Problem to solve:
In the records below, find each line containing the word "many" and copy it.

Entries supplied:
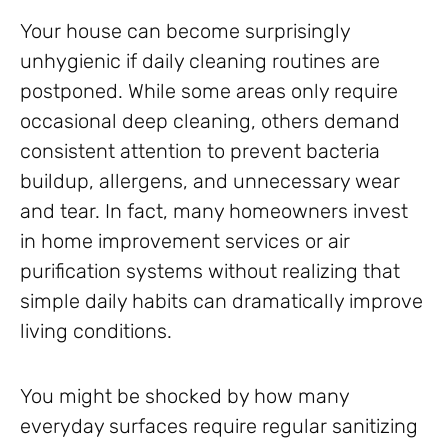
Your house can become surprisingly
unhygienic if daily cleaning routines are
postponed. While some areas only require
occasional deep cleaning, others demand
consistent attention to prevent bacteria
buildup, allergens, and unnecessary wear
and tear. In fact, many homeowners invest
in home improvement services or air
purification systems without realizing that
simple daily habits can dramatically improve
living conditions.
You might be shocked by how many
everyday surfaces require regular sanitizing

Exercise answer:
and tear. In fact, many homeowners invest
You might be shocked by how many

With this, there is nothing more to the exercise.